Robert Jordan se acercó a la boca de la cueva y, levantando la manta, echó una ojeada al exterior. La noche estaba clara y fría y la nieve había dejado de caer. Miró a través de los troncos de los árboles, vio la nieve caída entre ellos, formando un manto blanco, y, elevando los ojos, vio por entre las ramas el cielo claro y límpido. El aire áspero y frío llenaba sus pulmones al respirar.
«El Sordo va a dejar muchas huellas si ha robado los caballos esta noche», pensó. Y dejando caer la manta, volvió a entrar en la cueva llena de humo.
- Ha aclarado -dijo-. La tormenta ha terminado.
Capítulo veinte
Estaba tumbado en la oscuridad esperando que llegase la muchacha. No soplaba el viento y los pinos estaban inmóviles en la noche. Los troncos oscuros surgían de la nieve que cubría el suelo y él estaba allí, tendido en el saco de dormir, sintiendo bajo su cuerpo la elasticidad del lecho que se había fabricado, con las piernas estiradas para gozar de todo el calor del saco, el aire vivo y frío acariciándole la cabeza y penetrando por las narices. Bajo la cabeza, tumbado como estaba de costado, tenía el envoltorio hecho con su pantalón y su chaqueta enrollados alrededor de sus zapatos, a guisa de almohada, y, junto a la cadera, el contacto frío y metálico de la pistola, que había sacado de su funda al desnudarse y había atado con una correa a su muñeca derecha. Apartó la pistola y se dejó caer más adentro en el saco, con los ojos fijos más allá de la nieve en la hendidura negra que marcaba la entrada de la cueva. El cielo estaba claro y la nieve reflejaba la suficiente luz como para poder distinguir los troncos de los árboles y las masas de las rocas en el lugar donde se abría la cueva.

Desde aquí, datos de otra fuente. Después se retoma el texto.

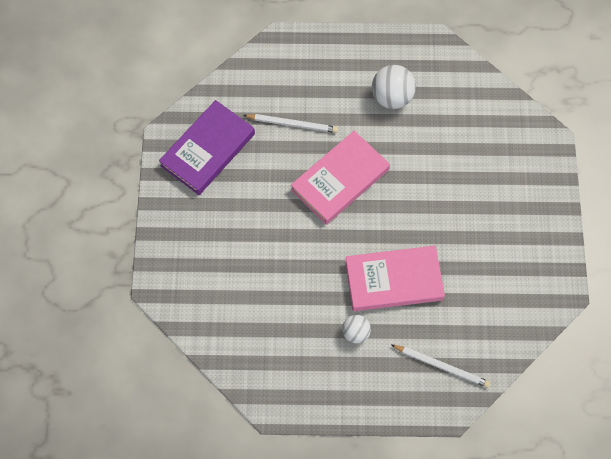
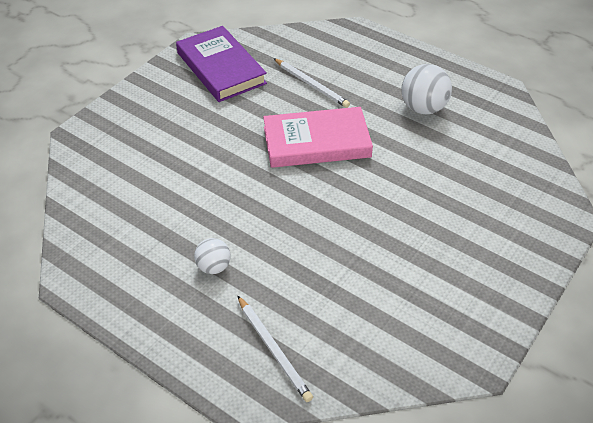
camera: 35 degrees right, 20 degrees down
purple book [159,100,255,195] -> purple book turned 75 degrees clockwise [176,26,267,102]
pink book [345,246,445,311] -> none

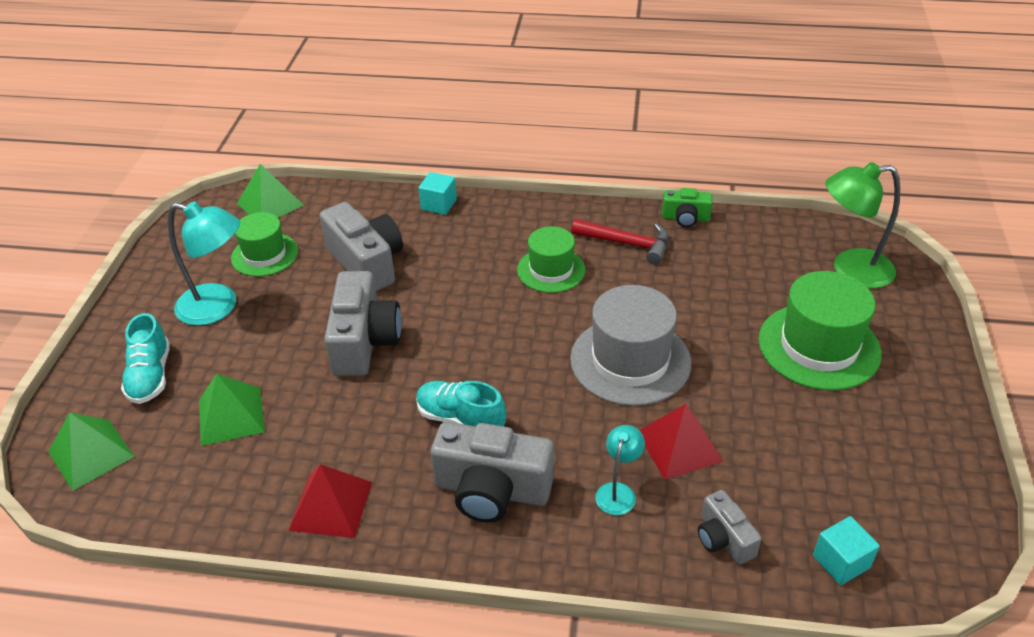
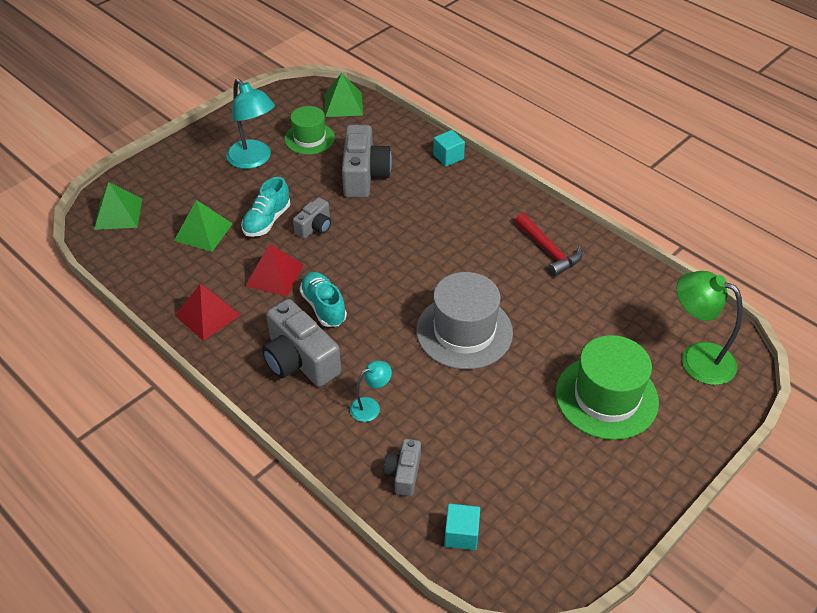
camera: 35 degrees right, 5 degrees up
turquoise shoe [121,313,170,404] -> turquoise shoe moved to [241,177,290,237]
grey camera [324,271,401,376] -> grey camera [293,197,331,239], size x0.54
green hat [517,226,585,293] -> none
red pyramid [639,404,724,480] -> red pyramid moved to [245,244,304,296]
green camera [662,188,713,227] -> none

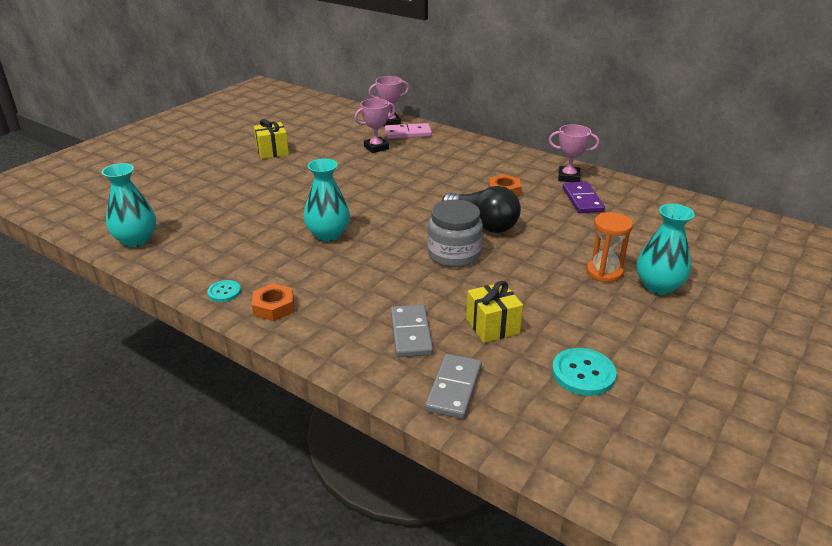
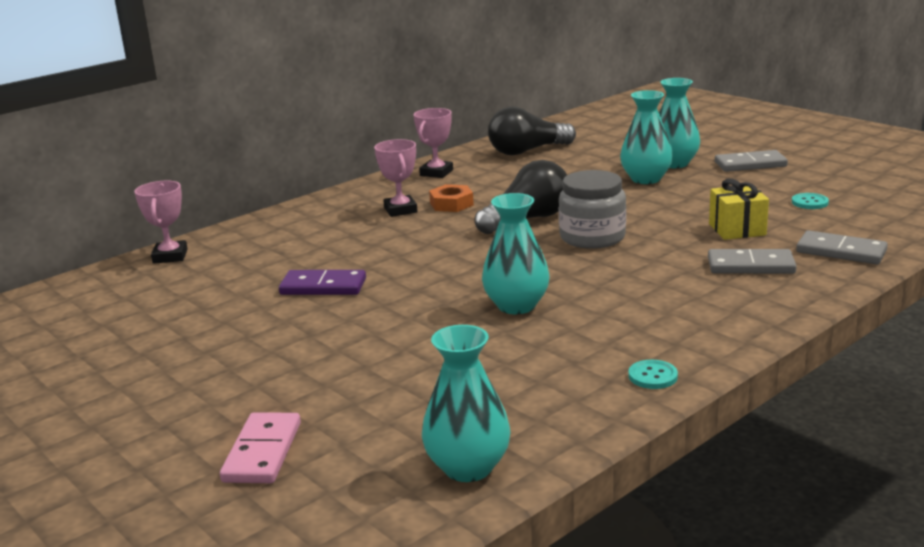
camera: 75 degrees left, 10 degrees down
orange nut [252,283,294,321] -> none
yellow gift [254,119,289,159] -> none
pink trophy [354,98,396,153] -> pink trophy moved to [374,139,418,217]
pink domino [385,123,432,139] -> pink domino moved to [220,412,301,483]
turquoise button [552,348,616,396] -> turquoise button [792,193,829,209], size x0.61
purple domino [562,182,605,213] -> purple domino moved to [279,270,366,295]
orange hourglass [586,212,633,282] -> turquoise vase [620,90,673,184]
none -> black light bulb [488,107,576,155]
none -> grey domino [715,150,788,172]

Poco antes de acostarse había cogido un hacha, había salido de la cueva y, pisando la nieve recién caída, había ido hasta la linde del claro y derribado un pequeño abeto. Había arrastrado el abeto en la oscuridad hasta la pared del muro rocoso. Allí lo había puesto de pie, y, sosteniendo con una mano el tronco, le había ido despojando de todas las ramas. Luego, dejando éstas amontonadas, depositó el tronco desnudo sobre la nieve y volvió a la cueva para coger una tabla que había visto apoyada contra la pared. Con esa tabla había escarbado en la nieve al pie de la muralla rocosa y, sacudiendo las ramas para despojarlas de la nieve, las había dispuesto en filas, como si fueran las plumas de un colchón, unas encima de otras, hasta formar un lecho. Colocó luego el tronco a los pies de ese lecho de ramas, para mantenerlas en su sitio, y lo sujetó con dos cuñas puntiagudas, cortadas de la misma tabla.